|
Robohnya Tiang SUTT
PLN Banten Rugi Rp 1,5 Miliar
Serang – Sebagian masyarakat di Kabupaten Pandeglang dan Lebak kini
sudah bisa menikmati listrik setelah peristiwa robohnya tiang SUTT
70 Kva di Gegerhoe, Desa Pasir Karang, Kabupaten Pandeglang. Namun,
Area Pelayanan Jaringan (APJ) PLN Banten mengaku menderita kerugian
lebih Rp 1,5 miliar akibat kehilangan listrik yang tak bisa dipasok
ke konsumen.
“Kami bekerja sama dengan Polres Pandeglang untuk mengungkap
penyebab robohnya tiang SUTT tersebut. Sementara itu disimpulkan,
penyebabnya adalah besi-besi siku dan baut dicuri orang yang tidak
bertanggung jawab. Akibatnya, bukan hanya PLN yang rugi, kegiatan
sehari-hari masyarakat pun menjadi tersendat karena tidak ada
pasokan listrik,” ujar Dian A Riady dari Humas APJ PLN Banten,
Selasa (1/7).
Dia membenarkan PLN menggunakan tiang sementara setinggi 30 meter
untuk menyangga kabel tegangan listrik 70 Kva. Sedangkan tiang
listrik yang roboh itu kini sedang diperbaiki. “Waktu pengerjaannya
diperkirakan mencapai 10 hari ke depan. Dikerjakannya juga siang dan
malam,” tambahnya.
Peristiwa pencurian aset PLN, terutama kabel dan tiang, bukanlah
pertama kali terjadi. Namun, yang paling parah adalah pencurian pada
tiang SUTT di Gegerhoe. “Besi bagian bawah tidak bisa dilepas karena
kita patenkan dengan cara dilas. Tapi besi-besi bagian tengah ke
atas, menggunakan pengencang baut biasa, sehingga bisa dibuka.

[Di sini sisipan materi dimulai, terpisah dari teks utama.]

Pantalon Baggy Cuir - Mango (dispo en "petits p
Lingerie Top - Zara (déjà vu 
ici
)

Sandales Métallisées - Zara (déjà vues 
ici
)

Besi-besi sikunya memang bisa diambil,” ujar Dian, menjelaskan
peristiwa robohnya tiang SUTT, Jumat (27/6) lalu.
Atas peristiwa tersebut, UPJ PLN Pandeglang memberikan diskon 10
persen dari biaya beban. Untuk daya 450 watt biaya bebannya Rp
4.950, 900 watt Rp 18.000, dan 1.300 watt Rp 39.130. “Pemotongan
biaya beban itu akan dilakukan bulan Agustus mendatang,” ujarnya.
Sementara itu, AKBP Aminudin, Kapolres Pandeglang mengemukakan,
pihaknya tengah melakukan penyidikan atas robohnya tiang SUTT. “Ini
merupakan pekerjaan rumah kami, terutama saya yang baru menjabat
Kapolres. Kami akan menurunkan tim untuk menyelidikinya,” kata
Kapolres Pandeglang.
Ia membenarkan kasus pencurian aset milik PLN bukanlah pertama kali
terjadi. “Hanya yang ini luar biasa karena yang dicuri tiang listrik
SUTT untuk memasok listrik ke Banten sebelah selatan. Akibatnya
masyarakat tidak bisa menikmati listrik. Sedangkan selama ini
pencurian kabel biasanya hanya pada tiang-tiang tertentu dan
gangguannya hanya pada wilayah terbatas,” katanya.